Saved data entries:

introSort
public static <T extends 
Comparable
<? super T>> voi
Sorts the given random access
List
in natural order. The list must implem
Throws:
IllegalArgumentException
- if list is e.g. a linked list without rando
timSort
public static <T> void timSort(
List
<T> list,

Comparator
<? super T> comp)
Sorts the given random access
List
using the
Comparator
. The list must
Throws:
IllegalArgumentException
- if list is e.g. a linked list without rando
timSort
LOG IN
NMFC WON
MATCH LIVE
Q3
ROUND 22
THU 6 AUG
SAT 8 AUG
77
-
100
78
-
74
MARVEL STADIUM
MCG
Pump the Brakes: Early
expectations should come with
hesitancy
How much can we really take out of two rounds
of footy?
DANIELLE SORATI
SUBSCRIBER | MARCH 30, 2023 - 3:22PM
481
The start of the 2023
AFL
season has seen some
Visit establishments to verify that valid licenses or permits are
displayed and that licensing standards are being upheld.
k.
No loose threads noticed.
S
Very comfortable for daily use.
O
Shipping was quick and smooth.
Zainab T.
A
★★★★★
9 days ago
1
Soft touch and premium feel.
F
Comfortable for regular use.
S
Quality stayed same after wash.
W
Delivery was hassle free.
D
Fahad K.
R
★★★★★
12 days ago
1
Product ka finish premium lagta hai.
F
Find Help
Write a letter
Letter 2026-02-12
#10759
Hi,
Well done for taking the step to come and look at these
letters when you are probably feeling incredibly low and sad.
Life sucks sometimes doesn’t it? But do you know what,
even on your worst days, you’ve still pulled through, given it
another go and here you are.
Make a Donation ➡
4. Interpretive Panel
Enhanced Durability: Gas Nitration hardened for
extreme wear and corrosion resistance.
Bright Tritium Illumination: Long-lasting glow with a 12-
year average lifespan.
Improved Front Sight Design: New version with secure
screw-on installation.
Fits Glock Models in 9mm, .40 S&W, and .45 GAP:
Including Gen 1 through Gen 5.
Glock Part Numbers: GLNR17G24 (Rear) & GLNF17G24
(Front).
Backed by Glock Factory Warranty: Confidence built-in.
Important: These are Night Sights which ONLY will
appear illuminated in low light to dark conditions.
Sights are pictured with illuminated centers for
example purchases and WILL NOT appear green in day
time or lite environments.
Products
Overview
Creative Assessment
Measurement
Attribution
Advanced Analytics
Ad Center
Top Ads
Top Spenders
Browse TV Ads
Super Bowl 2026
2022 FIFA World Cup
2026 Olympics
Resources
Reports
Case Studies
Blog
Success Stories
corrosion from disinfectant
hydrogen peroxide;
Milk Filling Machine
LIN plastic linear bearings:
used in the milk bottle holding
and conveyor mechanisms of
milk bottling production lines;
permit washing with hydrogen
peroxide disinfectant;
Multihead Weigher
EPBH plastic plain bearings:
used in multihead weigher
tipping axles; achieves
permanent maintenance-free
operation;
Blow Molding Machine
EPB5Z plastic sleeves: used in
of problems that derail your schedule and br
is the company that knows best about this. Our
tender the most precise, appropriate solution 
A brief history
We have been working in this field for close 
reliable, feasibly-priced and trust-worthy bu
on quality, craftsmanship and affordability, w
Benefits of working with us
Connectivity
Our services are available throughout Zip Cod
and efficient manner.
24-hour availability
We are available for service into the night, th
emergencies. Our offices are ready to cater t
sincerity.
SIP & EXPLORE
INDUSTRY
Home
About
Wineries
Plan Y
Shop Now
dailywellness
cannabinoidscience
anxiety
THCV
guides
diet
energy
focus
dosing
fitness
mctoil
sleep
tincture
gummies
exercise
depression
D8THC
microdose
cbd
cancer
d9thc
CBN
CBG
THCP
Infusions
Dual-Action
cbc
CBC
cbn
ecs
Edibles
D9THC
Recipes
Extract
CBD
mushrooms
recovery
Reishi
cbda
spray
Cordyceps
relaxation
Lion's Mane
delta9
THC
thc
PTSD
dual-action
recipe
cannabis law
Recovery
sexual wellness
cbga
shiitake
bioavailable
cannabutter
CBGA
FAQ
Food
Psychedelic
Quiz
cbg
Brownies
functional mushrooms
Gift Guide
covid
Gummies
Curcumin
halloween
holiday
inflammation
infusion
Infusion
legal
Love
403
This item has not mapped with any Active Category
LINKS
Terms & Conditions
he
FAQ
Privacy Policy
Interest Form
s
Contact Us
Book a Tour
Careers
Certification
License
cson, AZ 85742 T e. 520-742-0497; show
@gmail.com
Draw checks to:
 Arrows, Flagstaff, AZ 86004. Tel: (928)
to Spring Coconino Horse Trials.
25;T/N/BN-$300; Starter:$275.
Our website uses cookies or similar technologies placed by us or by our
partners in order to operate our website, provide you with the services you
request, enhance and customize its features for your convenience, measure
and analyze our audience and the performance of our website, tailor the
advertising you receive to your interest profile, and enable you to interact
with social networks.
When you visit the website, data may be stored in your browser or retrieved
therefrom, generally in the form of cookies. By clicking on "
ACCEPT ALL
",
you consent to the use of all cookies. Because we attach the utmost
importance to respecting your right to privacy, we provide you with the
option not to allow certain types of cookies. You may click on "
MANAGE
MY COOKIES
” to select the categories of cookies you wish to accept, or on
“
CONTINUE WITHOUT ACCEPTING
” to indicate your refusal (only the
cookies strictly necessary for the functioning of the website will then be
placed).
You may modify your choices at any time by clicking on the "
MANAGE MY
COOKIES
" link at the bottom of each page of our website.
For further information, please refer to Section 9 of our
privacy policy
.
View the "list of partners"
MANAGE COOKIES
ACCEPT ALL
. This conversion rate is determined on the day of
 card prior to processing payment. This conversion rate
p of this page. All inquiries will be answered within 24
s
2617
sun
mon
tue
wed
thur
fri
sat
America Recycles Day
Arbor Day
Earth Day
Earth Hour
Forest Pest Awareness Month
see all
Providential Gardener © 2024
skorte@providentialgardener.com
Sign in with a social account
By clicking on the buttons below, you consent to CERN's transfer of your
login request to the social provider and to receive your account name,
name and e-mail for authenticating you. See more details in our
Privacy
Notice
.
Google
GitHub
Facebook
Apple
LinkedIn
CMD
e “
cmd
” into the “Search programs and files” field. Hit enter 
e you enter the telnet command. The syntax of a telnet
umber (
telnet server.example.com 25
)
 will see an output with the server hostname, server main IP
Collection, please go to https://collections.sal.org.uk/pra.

> Exercise directions
Copy every entry exactly, missing none.

> Result of the exercise
introSort
public static <T extends 
Comparable
<? super T>> voi
Sorts the given random access
List
in natural order. The list must implem
Throws:
IllegalArgumentException
- if list is e.g. a linked list without rando
timSort
public static <T> void timSort(
List
<T> list,

Comparator
<? super T> comp)
Sorts the given random access
List
using the
Comparator
. The list must
Throws:
IllegalArgumentException
- if list is e.g. a linked list without rando
timSort
LOG IN
NMFC WON
MATCH LIVE
Q3
ROUND 22
THU 6 AUG
SAT 8 AUG
77
-
100
78
-
74
MARVEL STADIUM
MCG
Pump the Brakes: Early
expectations should come with
hesitancy
How much can we really take out of two rounds
of footy?
DANIELLE SORATI
SUBSCRIBER | MARCH 30, 2023 - 3:22PM
481
The start of the 2023
AFL
season has seen some
Visit establishments to verify that valid licenses or permits are
displayed and that licensing standards are being upheld.
k.
No loose threads noticed.
S
Very comfortable for daily use.
O
Shipping was quick and smooth.
Zainab T.
A
★★★★★
9 days ago
1
Soft touch and premium feel.
F
Comfortable for regular use.
S
Quality stayed same after wash.
W
Delivery was hassle free.
D
Fahad K.
R
★★★★★
12 days ago
1
Product ka finish premium lagta hai.
F
Find Help
Write a letter
Letter 2026-02-12
#10759
Hi,
Well done for taking the step to come and look at these
letters when you are probably feeling incredibly low and sad.
Life sucks sometimes doesn’t it? But do you know what,
even on your worst days, you’ve still pulled through, given it
another go and here you are.
Make a Donation ➡
4. Interpretive Panel
Enhanced Durability: Gas Nitration hardened for
extreme wear and corrosion resistance.
Bright Tritium Illumination: Long-lasting glow with a 12-
year average lifespan.
Improved Front Sight Design: New version with secure
screw-on installation.
Fits Glock Models in 9mm, .40 S&W, and .45 GAP:
Including Gen 1 through Gen 5.
Glock Part Numbers: GLNR17G24 (Rear) & GLNF17G24
(Front).
Backed by Glock Factory Warranty: Confidence built-in.
Important: These are Night Sights which ONLY will
appear illuminated in low light to dark conditions.
Sights are pictured with illuminated centers for
example purchases and WILL NOT appear green in day
time or lite environments.
Products
Overview
Creative Assessment
Measurement
Attribution
Advanced Analytics
Ad Center
Top Ads
Top Spenders
Browse TV Ads
Super Bowl 2026
2022 FIFA World Cup
2026 Olympics
Resources
Reports
Case Studies
Blog
Success Stories
corrosion from disinfectant
hydrogen peroxide;
Milk Filling Machine
LIN plastic linear bearings:
used in the milk bottle holding
and conveyor mechanisms of
milk bottling production lines;
permit washing with hydrogen
peroxide disinfectant;
Multihead Weigher
EPBH plastic plain bearings:
used in multihead weigher
tipping axles; achieves
permanent maintenance-free
operation;
Blow Molding Machine
EPB5Z plastic sleeves: used in
of problems that derail your schedule and br
is the company that knows best about this. Our
tender the most precise, appropriate solution 
A brief history
We have been working in this field for close 
reliable, feasibly-priced and trust-worthy bu
on quality, craftsmanship and affordability, w
Benefits of working with us
Connectivity
Our services are available throughout Zip Cod
and efficient manner.
24-hour availability
We are available for service into the night, th
emergencies. Our offices are ready to cater t
sincerity.
SIP & EXPLORE
INDUSTRY
Home
About
Wineries
Plan Y
Shop Now
dailywellness
cannabinoidscience
anxiety
THCV
guides
diet
energy
focus
dosing
fitness
mctoil
sleep
tincture
gummies
exercise
depression
D8THC
microdose
cbd
cancer
d9thc
CBN
CBG
THCP
Infusions
Dual-Action
cbc
CBC
cbn
ecs
Edibles
D9THC
Recipes
Extract
CBD
mushrooms
recovery
Reishi
cbda
spray
Cordyceps
relaxation
Lion's Mane
delta9
THC
thc
PTSD
dual-action
recipe
cannabis law
Recovery
sexual wellness
cbga
shiitake
bioavailable
cannabutter
CBGA
FAQ
Food
Psychedelic
Quiz
cbg
Brownies
functional mushrooms
Gift Guide
covid
Gummies
Curcumin
halloween
holiday
inflammation
infusion
Infusion
legal
Love
403
This item has not mapped with any Active Category
LINKS
Terms & Conditions
he
FAQ
Privacy Policy
Interest Form
s
Contact Us
Book a Tour
Careers
Certification
License
cson, AZ 85742 T e. 520-742-0497; show
@gmail.com
Draw checks to:
 Arrows, Flagstaff, AZ 86004. Tel: (928)
to Spring Coconino Horse Trials.
25;T/N/BN-$300; Starter:$275.
Our website uses cookies or similar technologies placed by us or by our
partners in order to operate our website, provide you with the services you
request, enhance and customize its features for your convenience, measure
and analyze our audience and the performance of our website, tailor the
advertising you receive to your interest profile, and enable you to interact
with social networks.
When you visit the website, data may be stored in your browser or retrieved
therefrom, generally in the form of cookies. By clicking on "
ACCEPT ALL
",
you consent to the use of all cookies. Because we attach the utmost
importance to respecting your right to privacy, we provide you with the
option not to allow certain types of cookies. You may click on "
MANAGE
MY COOKIES
” to select the categories of cookies you wish to accept, or on
“
CONTINUE WITHOUT ACCEPTING
” to indicate your refusal (only the
cookies strictly necessary for the functioning of the website will then be
placed).
You may modify your choices at any time by clicking on the "
MANAGE MY
COOKIES
" link at the bottom of each page of our website.
For further information, please refer to Section 9 of our
privacy policy
.
View the "list of partners"
MANAGE COOKIES
ACCEPT ALL
. This conversion rate is determined on the day of
 card prior to processing payment. This conversion rate
p of this page. All inquiries will be answered within 24
s
2617
sun
mon
tue
wed
thur
fri
sat
America Recycles Day
Arbor Day
Earth Day
Earth Hour
Forest Pest Awareness Month
see all
Providential Gardener © 2024
skorte@providentialgardener.com
Sign in with a social account
By clicking on the buttons below, you consent to CERN's transfer of your
login request to the social provider and to receive your account name,
name and e-mail for authenticating you. See more details in our
Privacy
Notice
.
Google
GitHub
Facebook
Apple
LinkedIn
CMD
e “
cmd
” into the “Search programs and files” field. Hit enter 
e you enter the telnet command. The syntax of a telnet
umber (
telnet server.example.com 25
)
 will see an output with the server hostname, server main IP
Collection, please go to https://collections.sal.org.uk/pra.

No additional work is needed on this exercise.